== Segment start ==
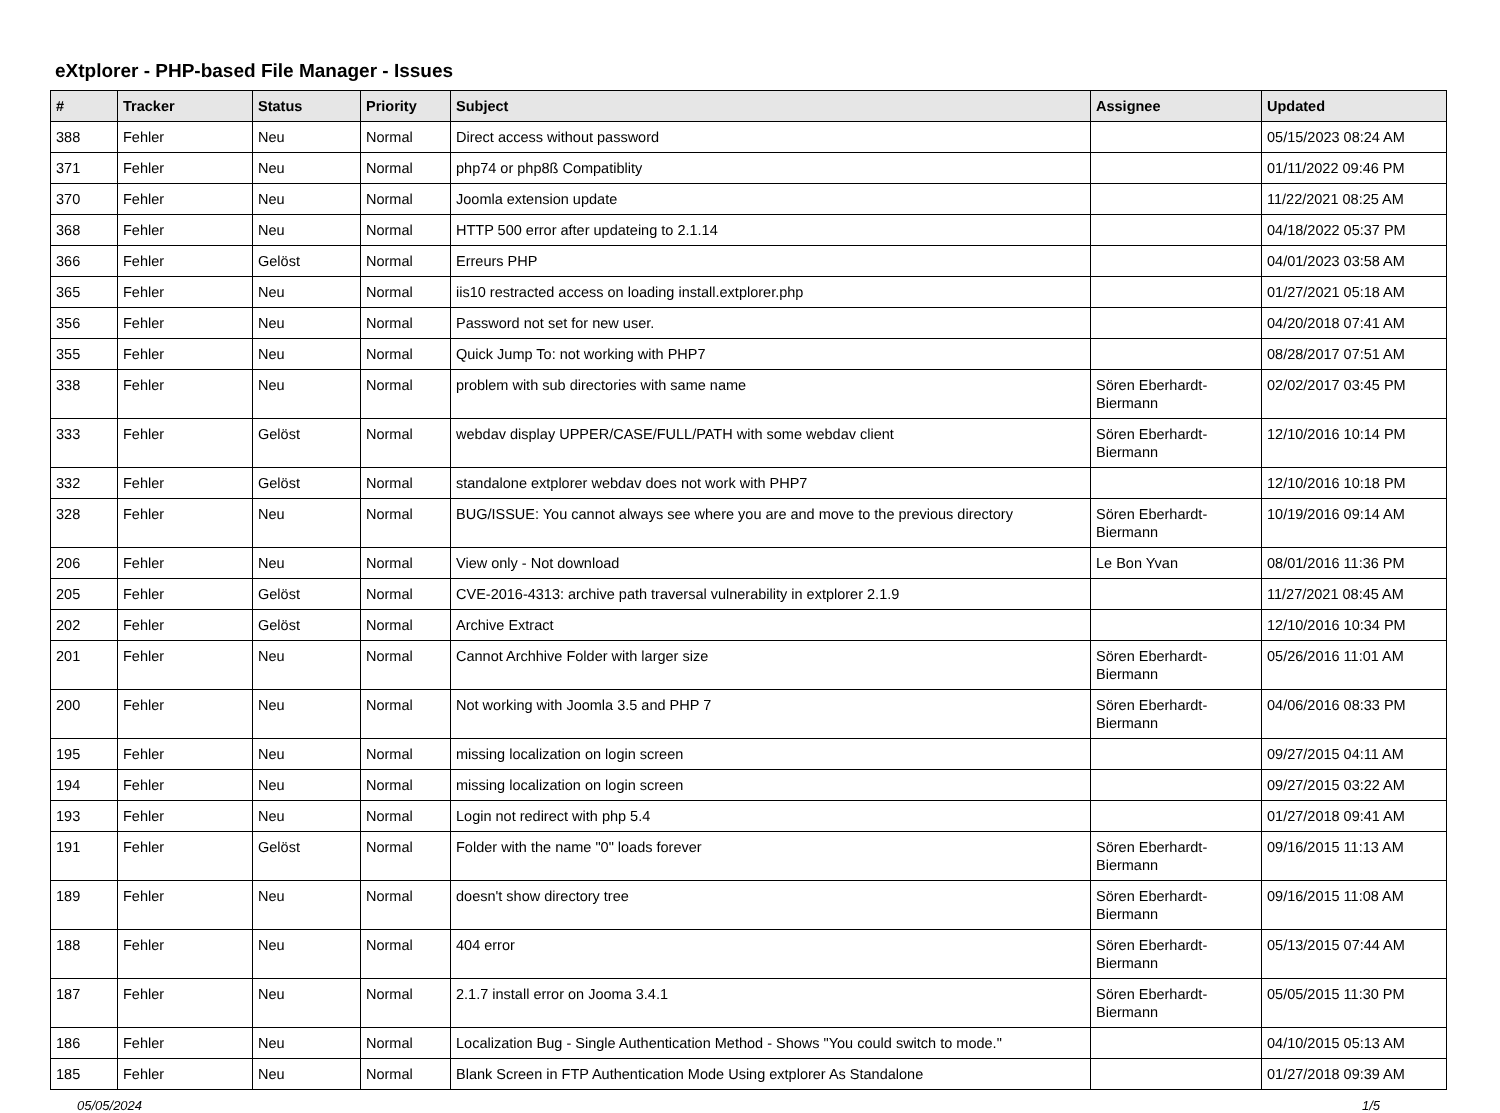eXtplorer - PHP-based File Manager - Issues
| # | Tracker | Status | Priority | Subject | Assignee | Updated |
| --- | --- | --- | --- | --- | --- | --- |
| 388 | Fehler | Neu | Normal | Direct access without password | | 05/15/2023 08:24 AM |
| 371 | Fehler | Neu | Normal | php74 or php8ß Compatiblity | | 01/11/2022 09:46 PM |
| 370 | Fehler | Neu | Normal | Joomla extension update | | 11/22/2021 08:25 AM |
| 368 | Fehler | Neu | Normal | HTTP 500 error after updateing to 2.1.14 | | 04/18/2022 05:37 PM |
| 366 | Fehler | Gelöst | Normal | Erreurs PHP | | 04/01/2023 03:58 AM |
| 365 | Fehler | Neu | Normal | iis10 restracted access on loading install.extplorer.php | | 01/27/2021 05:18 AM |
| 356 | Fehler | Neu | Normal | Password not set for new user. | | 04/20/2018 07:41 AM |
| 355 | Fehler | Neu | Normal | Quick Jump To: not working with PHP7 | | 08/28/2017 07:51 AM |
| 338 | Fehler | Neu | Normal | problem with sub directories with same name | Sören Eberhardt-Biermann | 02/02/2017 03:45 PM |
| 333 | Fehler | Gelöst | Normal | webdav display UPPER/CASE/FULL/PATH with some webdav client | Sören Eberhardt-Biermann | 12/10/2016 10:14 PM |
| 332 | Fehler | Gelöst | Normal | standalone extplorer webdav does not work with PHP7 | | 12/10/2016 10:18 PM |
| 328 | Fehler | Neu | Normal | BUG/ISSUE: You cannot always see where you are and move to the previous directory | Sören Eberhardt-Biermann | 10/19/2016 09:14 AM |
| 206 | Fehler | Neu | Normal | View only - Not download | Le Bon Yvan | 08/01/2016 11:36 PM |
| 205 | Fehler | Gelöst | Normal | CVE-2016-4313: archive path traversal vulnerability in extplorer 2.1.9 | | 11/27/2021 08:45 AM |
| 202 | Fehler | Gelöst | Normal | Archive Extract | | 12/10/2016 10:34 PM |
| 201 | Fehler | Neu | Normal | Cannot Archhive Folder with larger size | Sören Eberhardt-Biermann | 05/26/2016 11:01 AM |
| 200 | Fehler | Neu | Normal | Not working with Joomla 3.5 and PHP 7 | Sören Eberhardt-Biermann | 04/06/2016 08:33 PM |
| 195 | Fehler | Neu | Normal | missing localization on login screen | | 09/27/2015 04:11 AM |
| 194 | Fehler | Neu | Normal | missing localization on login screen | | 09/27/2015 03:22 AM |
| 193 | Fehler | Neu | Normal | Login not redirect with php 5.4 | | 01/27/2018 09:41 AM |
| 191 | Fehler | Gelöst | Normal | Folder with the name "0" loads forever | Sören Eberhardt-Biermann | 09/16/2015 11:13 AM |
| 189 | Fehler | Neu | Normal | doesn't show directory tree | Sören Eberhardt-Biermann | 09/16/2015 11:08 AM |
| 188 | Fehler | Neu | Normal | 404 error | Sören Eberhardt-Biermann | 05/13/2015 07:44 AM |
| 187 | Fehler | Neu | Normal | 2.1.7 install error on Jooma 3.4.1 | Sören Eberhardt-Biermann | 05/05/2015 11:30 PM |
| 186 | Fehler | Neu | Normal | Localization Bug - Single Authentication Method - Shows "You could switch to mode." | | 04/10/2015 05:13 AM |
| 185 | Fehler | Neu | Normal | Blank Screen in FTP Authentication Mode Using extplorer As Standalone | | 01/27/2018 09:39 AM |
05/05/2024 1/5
== Segment end ==
== Segment start ==
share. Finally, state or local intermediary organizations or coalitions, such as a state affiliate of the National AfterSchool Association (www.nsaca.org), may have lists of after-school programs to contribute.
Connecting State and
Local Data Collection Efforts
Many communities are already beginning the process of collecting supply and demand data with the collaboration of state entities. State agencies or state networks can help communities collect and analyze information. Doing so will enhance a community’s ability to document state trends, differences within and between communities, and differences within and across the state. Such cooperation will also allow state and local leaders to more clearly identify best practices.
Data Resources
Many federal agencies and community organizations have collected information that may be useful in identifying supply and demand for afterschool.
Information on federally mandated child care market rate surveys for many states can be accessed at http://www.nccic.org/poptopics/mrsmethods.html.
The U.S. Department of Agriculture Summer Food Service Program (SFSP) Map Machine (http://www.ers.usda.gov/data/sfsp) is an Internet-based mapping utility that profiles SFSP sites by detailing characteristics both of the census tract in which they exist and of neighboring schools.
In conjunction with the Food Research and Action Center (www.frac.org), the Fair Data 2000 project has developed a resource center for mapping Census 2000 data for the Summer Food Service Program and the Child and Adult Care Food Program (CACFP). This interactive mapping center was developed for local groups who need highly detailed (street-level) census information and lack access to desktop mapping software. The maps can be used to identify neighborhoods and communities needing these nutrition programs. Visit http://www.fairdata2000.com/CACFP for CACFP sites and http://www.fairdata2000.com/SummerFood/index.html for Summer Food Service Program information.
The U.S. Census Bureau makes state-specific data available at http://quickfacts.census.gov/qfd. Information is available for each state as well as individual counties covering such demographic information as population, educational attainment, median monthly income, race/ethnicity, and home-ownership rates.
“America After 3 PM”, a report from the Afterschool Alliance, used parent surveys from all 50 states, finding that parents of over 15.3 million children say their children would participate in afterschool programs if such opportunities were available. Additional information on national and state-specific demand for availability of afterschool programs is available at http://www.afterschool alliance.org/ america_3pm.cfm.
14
== Segment end ==
### Your objective:
What you return must match, character for character, the lines above from the one with "eXtplorer - PHP-based File Manager - Issues" through the one with "08/01/2016 11:36 PM |", minus any pictures.

### Solution to this exercise:
eXtplorer - PHP-based File Manager - Issues
| # | Tracker | Status | Priority | Subject | Assignee | Updated |
| --- | --- | --- | --- | --- | --- | --- |
| 388 | Fehler | Neu | Normal | Direct access without password | | 05/15/2023 08:24 AM |
| 371 | Fehler | Neu | Normal | php74 or php8ß Compatiblity | | 01/11/2022 09:46 PM |
| 370 | Fehler | Neu | Normal | Joomla extension update | | 11/22/2021 08:25 AM |
| 368 | Fehler | Neu | Normal | HTTP 500 error after updateing to 2.1.14 | | 04/18/2022 05:37 PM |
| 366 | Fehler | Gelöst | Normal | Erreurs PHP | | 04/01/2023 03:58 AM |
| 365 | Fehler | Neu | Normal | iis10 restracted access on loading install.extplorer.php | | 01/27/2021 05:18 AM |
| 356 | Fehler | Neu | Normal | Password not set for new user. | | 04/20/2018 07:41 AM |
| 355 | Fehler | Neu | Normal | Quick Jump To: not working with PHP7 | | 08/28/2017 07:51 AM |
| 338 | Fehler | Neu | Normal | problem with sub directories with same name | Sören Eberhardt-Biermann | 02/02/2017 03:45 PM |
| 333 | Fehler | Gelöst | Normal | webdav display UPPER/CASE/FULL/PATH with some webdav client | Sören Eberhardt-Biermann | 12/10/2016 10:14 PM |
| 332 | Fehler | Gelöst | Normal | standalone extplorer webdav does not work with PHP7 | | 12/10/2016 10:18 PM |
| 328 | Fehler | Neu | Normal | BUG/ISSUE: You cannot always see where you are and move to the previous directory | Sören Eberhardt-Biermann | 10/19/2016 09:14 AM |
| 206 | Fehler | Neu | Normal | View only - Not download | Le Bon Yvan | 08/01/2016 11:36 PM |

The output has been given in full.